### Task instructions
**A)** Answer these questions about the passage on Kristen, one line each:
(i) According to the passage, what has Kristen said in interview after interview?
(ii) With whom is Rob supposed to have had a fling?
(iii) What does the passage say Emilie de Ravin still is?
**B)** From the rows below, write out as a numbered list those starting at the row containing "text Amelanchier’s Raider" and ending at the row containing "text What's particularly", skipping any blank lines.

### Source
========

She's fat. (Yes... some people have actually said that!)
The list goes on and on...

Kristen has said in interview after interview that
she doesn't want to talk about her relationship with Robert.
She wants to keep her personal life... her own.
Is that wrong?
So what if she talked about Oregano?
That's hardly the same thing is it?
Surely you cannot compare her and the stumpy spice
and their relationship with the whirlwind that is Robert Pattinson?
Do you really fucking BLAME her for not wanting to discuss it?
Can you fucking imagine how often and how much she is asked about it?
Can you imagine how often she would be talking just about that?
Can you fucking understand why
she just wants to keep what is hers... HERS?

And then... It's totally cool for Rob to have supposedly
had a fling with Emilie de Ravin
over the summer... even though she is (still) married...
even though it was pretty fucking obvious that outside of the movie set...

========

### Listing
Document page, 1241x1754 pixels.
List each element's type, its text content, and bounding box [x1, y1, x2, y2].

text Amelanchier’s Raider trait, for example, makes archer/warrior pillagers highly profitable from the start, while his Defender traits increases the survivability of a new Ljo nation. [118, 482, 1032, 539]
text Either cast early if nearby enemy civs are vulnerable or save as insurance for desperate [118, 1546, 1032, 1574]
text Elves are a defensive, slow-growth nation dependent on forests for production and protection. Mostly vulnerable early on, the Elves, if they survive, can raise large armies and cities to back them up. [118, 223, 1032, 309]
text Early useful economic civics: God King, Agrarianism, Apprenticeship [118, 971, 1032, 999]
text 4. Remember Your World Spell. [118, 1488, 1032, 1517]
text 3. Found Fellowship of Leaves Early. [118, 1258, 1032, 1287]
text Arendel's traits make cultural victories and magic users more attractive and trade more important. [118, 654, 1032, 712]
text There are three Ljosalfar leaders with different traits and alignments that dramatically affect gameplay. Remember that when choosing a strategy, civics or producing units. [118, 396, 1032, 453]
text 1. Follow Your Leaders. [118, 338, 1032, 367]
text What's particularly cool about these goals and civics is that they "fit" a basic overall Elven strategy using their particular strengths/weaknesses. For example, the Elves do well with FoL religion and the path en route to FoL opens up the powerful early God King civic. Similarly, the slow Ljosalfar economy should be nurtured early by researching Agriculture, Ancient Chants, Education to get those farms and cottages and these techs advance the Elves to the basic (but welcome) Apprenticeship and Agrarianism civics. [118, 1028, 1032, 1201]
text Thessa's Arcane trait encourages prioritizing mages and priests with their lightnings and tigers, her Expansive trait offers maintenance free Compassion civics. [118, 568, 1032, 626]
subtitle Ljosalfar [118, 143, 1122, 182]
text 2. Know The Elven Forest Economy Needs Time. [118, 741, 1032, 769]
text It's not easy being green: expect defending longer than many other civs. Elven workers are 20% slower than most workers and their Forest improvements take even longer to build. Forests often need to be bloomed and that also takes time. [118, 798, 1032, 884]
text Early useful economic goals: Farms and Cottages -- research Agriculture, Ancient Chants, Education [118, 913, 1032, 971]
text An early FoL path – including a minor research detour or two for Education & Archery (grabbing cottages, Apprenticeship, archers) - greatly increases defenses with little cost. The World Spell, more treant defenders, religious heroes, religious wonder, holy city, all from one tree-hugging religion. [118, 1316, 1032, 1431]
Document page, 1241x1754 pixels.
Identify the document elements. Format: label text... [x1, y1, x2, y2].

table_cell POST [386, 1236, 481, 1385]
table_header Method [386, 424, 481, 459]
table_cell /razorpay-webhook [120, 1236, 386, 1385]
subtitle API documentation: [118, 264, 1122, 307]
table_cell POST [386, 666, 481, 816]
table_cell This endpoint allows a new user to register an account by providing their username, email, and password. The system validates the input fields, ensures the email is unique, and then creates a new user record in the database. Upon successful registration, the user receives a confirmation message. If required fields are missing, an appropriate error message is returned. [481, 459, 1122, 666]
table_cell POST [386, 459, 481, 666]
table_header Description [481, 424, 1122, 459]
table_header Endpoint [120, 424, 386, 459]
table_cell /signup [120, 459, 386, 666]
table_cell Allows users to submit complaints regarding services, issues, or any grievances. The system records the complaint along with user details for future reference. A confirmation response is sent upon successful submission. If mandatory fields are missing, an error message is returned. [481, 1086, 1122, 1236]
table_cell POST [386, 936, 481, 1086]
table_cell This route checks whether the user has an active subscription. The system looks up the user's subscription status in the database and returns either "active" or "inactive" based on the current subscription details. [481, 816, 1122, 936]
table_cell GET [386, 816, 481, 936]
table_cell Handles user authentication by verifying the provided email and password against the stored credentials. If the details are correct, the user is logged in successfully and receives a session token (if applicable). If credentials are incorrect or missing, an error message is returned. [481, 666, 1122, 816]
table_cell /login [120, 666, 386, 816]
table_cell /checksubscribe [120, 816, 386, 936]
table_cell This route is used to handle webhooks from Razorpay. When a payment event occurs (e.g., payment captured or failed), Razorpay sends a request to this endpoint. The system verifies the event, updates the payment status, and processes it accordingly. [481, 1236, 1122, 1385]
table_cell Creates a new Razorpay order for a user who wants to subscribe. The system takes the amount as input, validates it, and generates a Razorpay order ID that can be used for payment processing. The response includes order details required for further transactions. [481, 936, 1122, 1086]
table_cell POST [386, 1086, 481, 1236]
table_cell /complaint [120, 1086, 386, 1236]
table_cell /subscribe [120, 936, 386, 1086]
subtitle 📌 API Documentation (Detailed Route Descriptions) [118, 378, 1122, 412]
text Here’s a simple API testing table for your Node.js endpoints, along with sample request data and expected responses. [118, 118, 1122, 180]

========

### Worked solutions
**A)**
(i) That she doesn't want to talk about her relationship with Robert.
(ii) Emilie de Ravin.
(iii) Married.

**B)**
1. text Amelanchier’s Raider trait, for example, makes archer/warrior pillagers highly profitable from the start, while his Defender traits increases the survivability of a new Ljo nation. [118, 482, 1032, 539]
2. text Either cast early if nearby enemy civs are vulnerable or save as insurance for desperate [118, 1546, 1032, 1574]
3. text Elves are a defensive, slow-growth nation dependent on forests for production and protection. Mostly vulnerable early on, the Elves, if they survive, can raise large armies and cities to back them up. [118, 223, 1032, 309]
4. text Early useful economic civics: God King, Agrarianism, Apprenticeship [118, 971, 1032, 999]
5. text 4. Remember Your World Spell. [118, 1488, 1032, 1517]
6. text 3. Found Fellowship of Leaves Early. [118, 1258, 1032, 1287]
7. text Arendel's traits make cultural victories and magic users more attractive and trade more important. [118, 654, 1032, 712]
8. text There are three Ljosalfar leaders with different traits and alignments that dramatically affect gameplay. Remember that when choosing a strategy, civics or producing units. [118, 396, 1032, 453]
9. text 1. Follow Your Leaders. [118, 338, 1032, 367]
10. text What's particularly cool about these goals and civics is that they "fit" a basic overall Elven strategy using their particular strengths/weaknesses. For example, the Elves do well with FoL religion and the path en route to FoL opens up the powerful early God King civic. Similarly, the slow Ljosalfar economy should be nurtured early by researching Agriculture, Ancient Chants, Education to get those farms and cottages and these techs advance the Elves to the basic (but welcome) Apprenticeship and Agrarianism civics. [118, 1028, 1032, 1201]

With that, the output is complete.